The Vatican released a letter from Pope Francis to the European bishops on Oct. 27 in which the pope warned the continent’s leaders that the project of European unity was at risk unless they “rediscover the path of fraternity” that inspired the project’s founders.

“We can either continue to pursue the path we have taken in the past decade, yielding to the temptation to autonomy and thus to ever greater misunderstanding, disagreement and conflict, or we can rediscover the path of fraternity that inspired and guided the founders of modern Europe, beginning precisely with Robert Schuman,” Pope Francis wrote.

The Argentine pope explained in the letter that he wanted to share his reflections on the future of Europe, a continent that he said was “so dear to me,” not only because of his family’s Italian roots, but also because of Europe’s “central role … in the history of humanity.”

Cardinal Parolin underlined this message, adding that “the Church’s closeness to Europe has become even more intense with Pope Francis, the first non-European pope in more than a thousand years.”

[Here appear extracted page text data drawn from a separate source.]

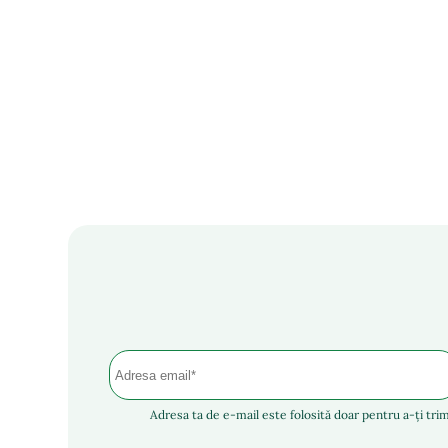
Adresa ta de e-mail este folosită doar pentru a-ți trim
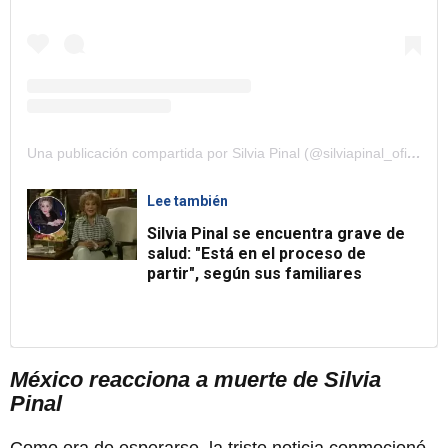
Una publicación compartida por Silvia Pinal (@silviapinal_oficial)
Lee también
Silvia Pinal se encuentra grave de
salud: "Está en el proceso de
partir", según sus familiares
México reacciona a muerte de Silvia
Pinal
Como era de esperarse, la triste noticia conmocionó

“The period we are living through is, therefore, a chance not to be missed for building a more just and inclusive Europe,” he said. 

Cardinal Parolin highlighted some priorities that the European bishops could promote in their work with the EU and other European institutions. Among them, he mentioned Europe’s Green Deal project, the Next Generation EU recovery fund, and a review of the Dublin Convention on refugees and migrants.

“I think the warning Pope Francis left us three years ago stands: as  Christians, we are called to be ‘the soul of Europe,’” he said. “Through the intercession of the Holy Patrons of Europe, let us ask the Lord to help us really be that, in order to offer our contribution to the construction of this continent in which is found the See of Peter and which is so important for the Church and the whole world.”